Répondant aux agents de la cour, l’ambassadeur Assane Ndoye a déclaré que cette situation est due au souci de prévenir toute pénurie de carburant qui serait très préjudiciable au bon fonctionnement du service, à cause de l’insuffisance des crédits alloués à cette rubrique.
Il a aussi été question des allocutions irrégulières d’indemnité de logement a l’attaché militaire. En effet, selon le rapport, l’attaché militaire fait partie des agents bénéficiaires de plein droit d’un logement de fonction et de domesticité.
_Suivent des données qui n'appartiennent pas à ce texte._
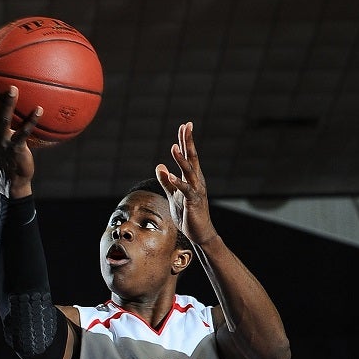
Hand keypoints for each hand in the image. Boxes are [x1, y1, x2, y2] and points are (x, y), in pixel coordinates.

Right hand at [0, 75, 42, 197]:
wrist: (13, 179)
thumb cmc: (8, 156)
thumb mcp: (0, 140)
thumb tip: (7, 105)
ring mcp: (1, 143)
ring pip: (3, 120)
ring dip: (8, 103)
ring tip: (14, 88)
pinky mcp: (15, 149)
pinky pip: (24, 133)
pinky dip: (31, 121)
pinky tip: (39, 109)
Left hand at [155, 122, 216, 245]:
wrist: (199, 232)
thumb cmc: (188, 213)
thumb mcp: (173, 195)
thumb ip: (167, 181)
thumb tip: (160, 166)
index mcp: (192, 178)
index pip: (188, 156)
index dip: (186, 141)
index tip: (185, 125)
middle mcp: (196, 181)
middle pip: (192, 158)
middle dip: (188, 142)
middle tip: (186, 126)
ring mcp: (196, 191)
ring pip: (189, 171)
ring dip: (181, 159)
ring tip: (174, 147)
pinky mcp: (194, 202)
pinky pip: (185, 190)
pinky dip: (178, 183)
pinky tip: (171, 175)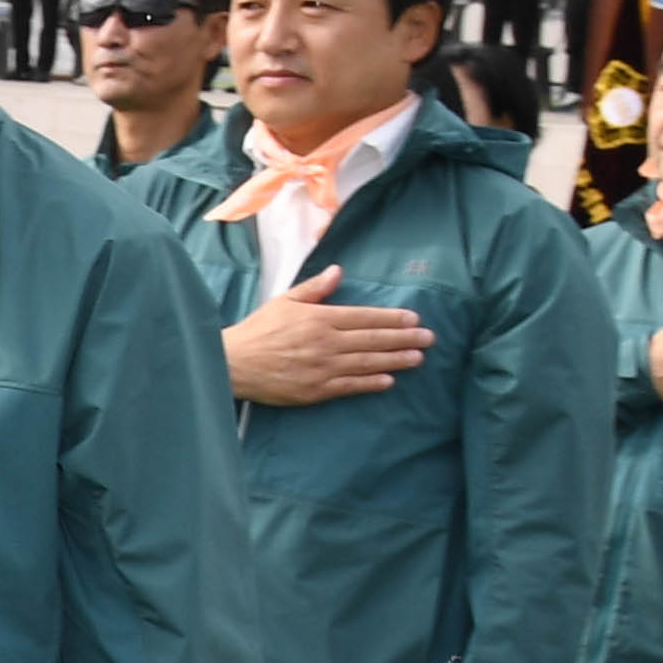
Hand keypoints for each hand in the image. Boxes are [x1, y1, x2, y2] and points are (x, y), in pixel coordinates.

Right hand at [226, 267, 431, 405]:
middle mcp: (326, 343)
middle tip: (429, 338)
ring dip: (395, 360)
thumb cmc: (258, 330)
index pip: (364, 317)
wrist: (233, 364)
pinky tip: (389, 381)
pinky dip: (371, 383)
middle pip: (372, 340)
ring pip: (366, 363)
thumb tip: (338, 271)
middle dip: (403, 338)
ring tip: (417, 358)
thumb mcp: (284, 301)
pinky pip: (350, 386)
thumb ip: (314, 288)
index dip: (391, 318)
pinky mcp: (315, 390)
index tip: (413, 318)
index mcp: (319, 318)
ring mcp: (322, 368)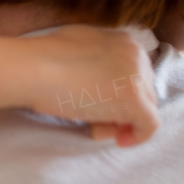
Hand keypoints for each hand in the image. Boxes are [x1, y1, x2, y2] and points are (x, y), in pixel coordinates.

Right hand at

Il est logé, soit dans les locaux appartenant à l’Etat ou mis à sa disposition par l’Etat du siège, soit dans des logements pris en location au nom de l’Etat, en application des dispositions du décret n° 89-891 du 2 août 1989. Or, jusqu’en 2011, constatent les contrôleurs, le colonel Abdou Fall, attaché militaire de l’ambassade du Sénégal au Mali, a bénéficié d’un logement loué par l’Etat par contrat de bail du 1er janvier 2010 signé par l’ambassadrice Saoudatou Ndiaye Seck pour une durée d’une année renouvelable par tacite reconduction.
Cependant, en 2011, en lieu et place de ce logement de fonction, une indemnité compensatrice lui a été allouée. Ce qui contrevient, aux yeux des magistrats de la Cour des comptes, à la réglementation qui prévoit un logement obligatoire pour l’attaché militaire.